Auction aims to raise funds for Amish medical expenses
Amish families in Western New York's rural countryside will benefit from the money raised through an "Amish Relief Auction," organizers announced.
The benefit will begin at 9:30 a.m. May 26 in the Empire Livestock/Cherry Creek Market, 798 Pickup Hill Road, Cherry Creek. The event is expected to run all day, rain or shine.
Funds raised will go toward the medical expenses of members of the Conewango Valley community of Amish in the outlying areas of Western New York, organizers said.
Traditional Amish like those in the Southern Tier usually do not have medical insurance. Often families with medical bills will cover the costs of their debts by raising money through community events, auctions and other fundraisers.

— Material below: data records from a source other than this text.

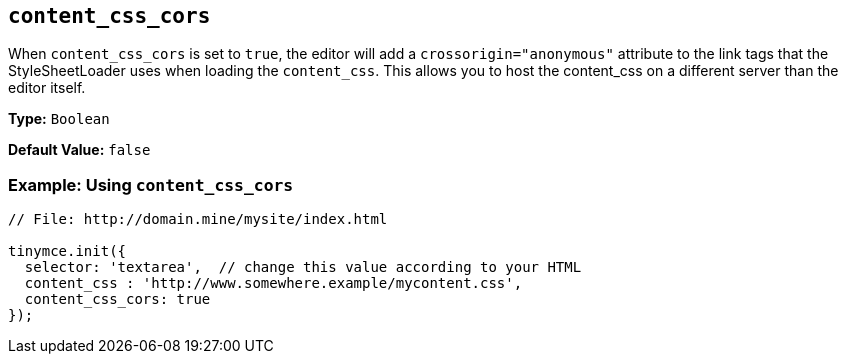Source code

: [[content_css_cors]]
== `content_css_cors`

When `content_css_cors` is set to `true`, the editor will add a `crossorigin="anonymous"` attribute to the link tags that the StyleSheetLoader uses when loading the `content_css`. This allows you to host the content_css on a different server than the editor itself.

*Type:* `Boolean`

*Default Value:* `false`

=== Example: Using `content_css_cors`

```js
// File: http://domain.mine/mysite/index.html

tinymce.init({
  selector: 'textarea',  // change this value according to your HTML
  content_css : 'http://www.somewhere.example/mycontent.css',
  content_css_cors: true
});
```
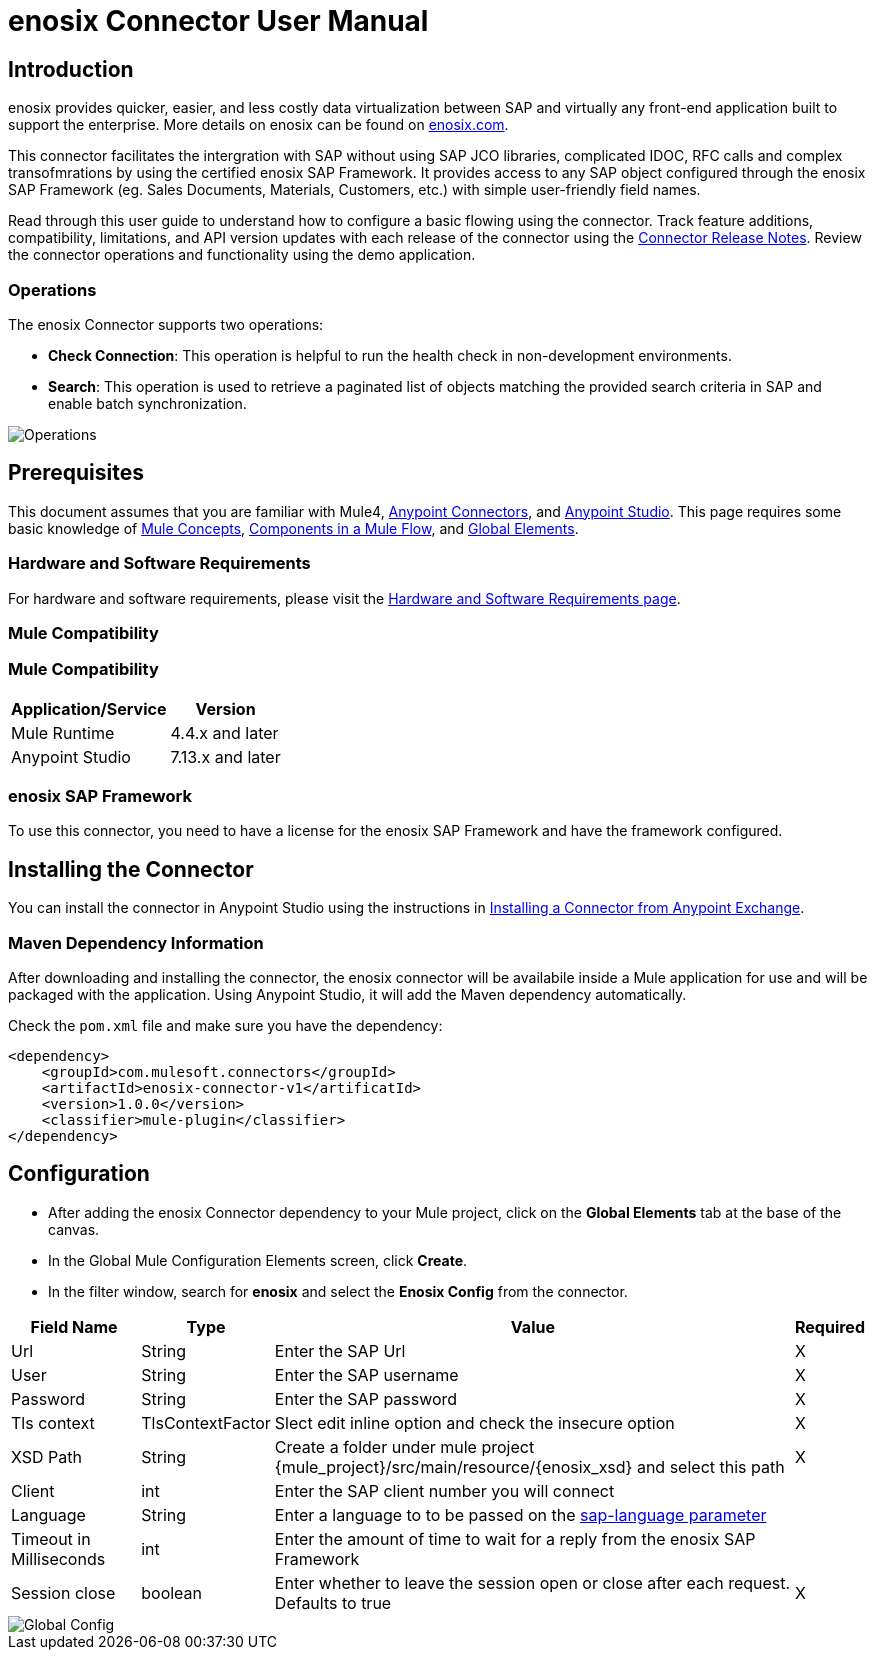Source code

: = enosix Connector User Manual

== Introduction

enosix provides quicker, easier, and less costly data virtualization between SAP and virtually any front-end application built to support the enterprise. More details on enosix can be found on https://enosix.com[enosix.com].

This connector facilitates the intergration with SAP without using SAP JCO libraries, complicated IDOC, RFC calls and complex transofmrations by using the certified enosix SAP Framework. It provides access to any SAP object configured through the enosix SAP Framework (eg. Sales Documents, Materials, Customers, etc.) with simple user-friendly field names.

Read through this user guide to understand how to configure a basic flowing using the connector. Track feature additions, compatibility, limitations, and API version updates with each release of the connector using the https://release.enosix.io/?tag=MuleSoft%20Connector[Connector Release Notes]. Review the connector operations and functionality using the demo application.


=== Operations

The enosix Connector supports two operations:  

* *Check Connection*: This operation is helpful to run the health check in non-development environments.
* *Search*: This operation is used to retrieve a paginated list of objects matching the provided search criteria in SAP and enable batch synchronization.

image::/docs/user_manual/image/00_operations.png[Operations]

== Prerequisites

This document assumes that you are familiar with Mule4, https://www.mulesoft.com/platform/cloud-connectors[Anypoint Connectors], and https://docs.mulesoft.com/studio/7.7/[Anypoint Studio]. This page requires some basic knowledge of https://docs.mulesoft.com/mule-runtime/latest/[Mule Concepts], https://docs.mulesoft.com/mule-runtime/latest/mule-components[Components in a Mule Flow], and https://docs.mulesoft.com/mule-runtime/latest/global-settings-configuration[Global Elements].

=== Hardware and Software Requirements

For hardware and software requirements, please visit the https://docs.mulesoft.com/mule-runtime/4.4/hardware-and-software-requirements[Hardware and Software Requirements page].

=== Mule Compatibility

=== Mule Compatibility
[%header%autowidth.spread]
|===
|Application/Service |Version
|Mule Runtime |4.4.x and later
|Anypoint Studio | 7.13.x and later
|===

=== enosix SAP Framework

To use this connector, you need to have a license for the enosix SAP Framework and have the framework configured.

== Installing the Connector

You can install the connector in Anypoint Studio using the instructions in https://docs.mulesoft.com/studio/7.13/add-modules-in-studio-to[Installing a Connector from Anypoint Exchange].

=== Maven Dependency Information

After downloading and installing the connector, the enosix connector will be availabile inside a Mule application for use and will be packaged with the application. Using Anypoint Studio, it will add the Maven dependency automatically.

Check the `pom.xml` file and make sure you have the dependency:
```
<dependency>
    <groupId>com.mulesoft.connectors</groupId>
    <artifactId>enosix-connector-v1</artificatId>
    <version>1.0.0</version>
    <classifier>mule-plugin</classifier>
</dependency>
```

== Configuration

* After adding the enosix Connector dependency to your Mule project, click on the *Global Elements* tab at the base of the canvas.
* In the Global Mule Configuration Elements screen, click *Create*.
* In the filter window, search for *enosix* and select the *Enosix Config* from the connector.

[%header%autowidth.spread]
|===
|Field Name |Type |Value |Required
|Url |String |Enter the SAP Url |X
|User |String |Enter the SAP username |X
|Password |String |Enter the SAP password |X
|Tls context|TlsContextFactor |Slect edit inline option and check the insecure option |X
|XSD Path |String |Create a folder under mule project {mule_project}/src/main/resource/{enosix_xsd} and select this path |X
|Client |int |Enter the SAP client number you will connect |
|Language |String |Enter a language to to be passed on the https://help.sap.com/doc/saphelp_nw75/7.5.5/en-US/8b/46468c433b40c3b87b2e07f34dea1b/content.htm?no_cache=true[sap-language parameter] | 
|Timeout in Milliseconds |int |Enter the amount of time to wait for a reply from the enosix SAP Framework | 
|Session close |boolean |Enter whether to leave the session open or close after each request. Defaults to true | X
|===

image::/docs/user_manual/image/01_globalconfig.png[Global Config]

Available at the auction will be Amish-made furniture, including tables, chairs, rockers, and clocks; Amish-made textiles like quilts, wall hangings and rugs; and many handmade items. Food, animals and farm equipment also will be auctioned.
Amish home-style food and drink will be available.
For more information, contact the Bank of Cattaraugus at 257-3431.
Federal grants will bolster fight against bias in housing
Federal housing officials awarded $30 million in enforcement grants to help nonprofit fair-housing organizations carry out testing and enforcement activities to prevent or eliminate discriminatory housing practices.
Buffalo-based Housing Opportunities Made Equal received $308,167 from the Department of Housing and Urban Development.
HOME will use the money to recruit and train "testers" to pose as prospective renters. It also will collect housing discrimination allegations and mediate disputes or file discrimination complaints; conduct outreach to municipal code enforcement officers about accessibility requirements for the disabled and train agencies serving the disabled; and do landlord training on federal and state fair housing and landlord-tenant laws.
The money also will fund outreach to potential victims of housing discrimination and be used to distribute bilingual fair-housing brochures and place fair-housing advertisements in bus shelters and on public buses.
Coggins named principal at elementary school
Colleen Coggins will be promoted to principal of Clarence Center Elementary School, effective July 1.
Coggins has served as an assistant principal at the school since August 2009. The School Board last week approved her appointment.
Coggins has previous experience as a teacher, district English language arts/literacy coordinator and a school administrator. She earned a bachelor's degree in special education from Geneseo State College, a master's degree in reading from the University at Buffalo and a certificate of advanced study in educational administration from Brockport State College.
The current principal, Neil T. Burns Jr., is retiring at the end of June. The district received about 90 applications for the position.